Surviving mammals

Issue 2/2003 | Archives online, Authors, Reviews

Arto Virtanen (born 1947) has written a couple of thousand reviews, including art reviews. His own career as a writer began in 1970 with the poetry collection Kaikki liikkeessä (‘Everything in motion’); it was followed by collections of short stories and novels. Virtanen, who trained at the Finnish Academy of Art, comes from a working-class background. His novels Tyhjä testamentti (‘Empty testament’, 1992,) and Koiran vuosi (‘The year of the dog’, 1995) deal with men’s mid-life crises through figures rather similar to their main characters. The same starting point is evident in his new collection of short stories, Vapiseva sydän (‘Tremulous heart’, Tammi,2002,).

In the new book, Virtanen’s writer protagonists have different surnames but share more or less the same ideas and fates. There is the sense of isolation of an artist surrounded by uncultured and vulgar bourgeois philistines. There is the terraced house, dearly bought, and the faithful long-term partner with whom he shares his solitude. Relationships with his former friends and aesthetic and political movements have been severed. The writer does not even read poetry any more. The couple’s two children died very young from a mysterious inherited illness, but the writer’s granddaughter from a previous marriage brings a belief in life, as does his interest in music ranging from progressive pop to classical. There are the interest in the Italian language and the visits to Rome.

Dead and distanced writer and artist friends, as well as former erotic partners, now inhabit only the main character’s world of thoughts. The neighbours consider the writer an oddity; even their children see him as comical and grotesque, and call him Smiler because the man smiles shyly and politely even though he is, according to his psychiatrist, living out his aggressions. The writer himself sees his study from outside as a bastion of helplessness.

It is as if what is at hand is a kind of strip cartoon, whose characters continue from one short story to the next under slightly different names. Nothing can remove the alienation of the main characters, even if they learn to live with emotion; perhaps this is merely a refined, more aesthetic version of the neighbours’, those reviled home-owners’, blunt survival mentality, centred on saving for a house and cars,

Virtanen’s main characters are forced to make sense of the world again and again in terms of their literary ideas in order to gain the strength to carry on, particularly since their immediate surroundings hold a great deal of tragedy, suicides and ugliness, even in a lower-middle-class suburb, and shortcomings do not disappear even after they have been explained. The writer’s mother has hanged herself, having threatened to do so for ten years. Therapy does not help, but feels tiresome, humiliating and comic.
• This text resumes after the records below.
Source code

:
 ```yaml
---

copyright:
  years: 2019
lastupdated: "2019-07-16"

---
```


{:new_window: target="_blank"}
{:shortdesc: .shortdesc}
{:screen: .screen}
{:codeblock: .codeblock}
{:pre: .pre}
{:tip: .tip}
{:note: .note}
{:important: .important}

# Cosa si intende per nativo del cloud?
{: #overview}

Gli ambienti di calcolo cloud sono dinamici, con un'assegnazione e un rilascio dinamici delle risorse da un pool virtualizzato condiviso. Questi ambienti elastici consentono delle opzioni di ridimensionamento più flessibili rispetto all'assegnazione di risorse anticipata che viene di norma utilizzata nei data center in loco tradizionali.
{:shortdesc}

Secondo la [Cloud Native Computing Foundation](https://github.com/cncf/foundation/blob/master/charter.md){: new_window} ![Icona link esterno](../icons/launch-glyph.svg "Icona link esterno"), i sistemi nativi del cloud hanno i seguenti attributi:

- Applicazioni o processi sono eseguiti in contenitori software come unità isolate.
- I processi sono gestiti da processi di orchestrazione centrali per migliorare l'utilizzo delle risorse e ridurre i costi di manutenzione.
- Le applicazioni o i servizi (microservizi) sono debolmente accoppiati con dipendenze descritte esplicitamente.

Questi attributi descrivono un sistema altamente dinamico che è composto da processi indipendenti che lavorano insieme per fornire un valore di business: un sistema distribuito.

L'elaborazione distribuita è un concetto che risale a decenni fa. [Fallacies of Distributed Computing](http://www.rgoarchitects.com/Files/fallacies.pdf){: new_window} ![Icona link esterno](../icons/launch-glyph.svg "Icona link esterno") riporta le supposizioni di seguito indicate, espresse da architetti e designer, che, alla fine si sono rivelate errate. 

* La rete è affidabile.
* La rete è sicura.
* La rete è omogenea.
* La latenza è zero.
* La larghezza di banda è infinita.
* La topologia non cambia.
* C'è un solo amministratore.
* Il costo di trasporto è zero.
Entropy, in other words, threatens: ‘Probably reality as we have learned to think of it does not exist. But there are factors which help the things we believe to be real to survive, to connect with each other.’ For Virtanen’s main characters, coherence is born of the accustomed methods already mentioned, but at their best in extreme situations and through paradoxes, aesthetically too. When alienation is at its greatest, in Italy, it is already becoming an aesthetic choice, a delicious way of life and something that recalls comedy, as with the prehistoric comparison with the struggle for survival of species and individuals that took place 50 million years ago after the fall of a giant meteor.

A palaeontological perspective on oneself and one’s neighbours creates a kind of extremely ironic feeling of community, of the linked destiny of oneself and distant members of one’s species. The language of Virtanen’s short or serial stories is cultivatedly and stylistically literary often almost to the point of pastiche, and in this way too ironic and highly skilled.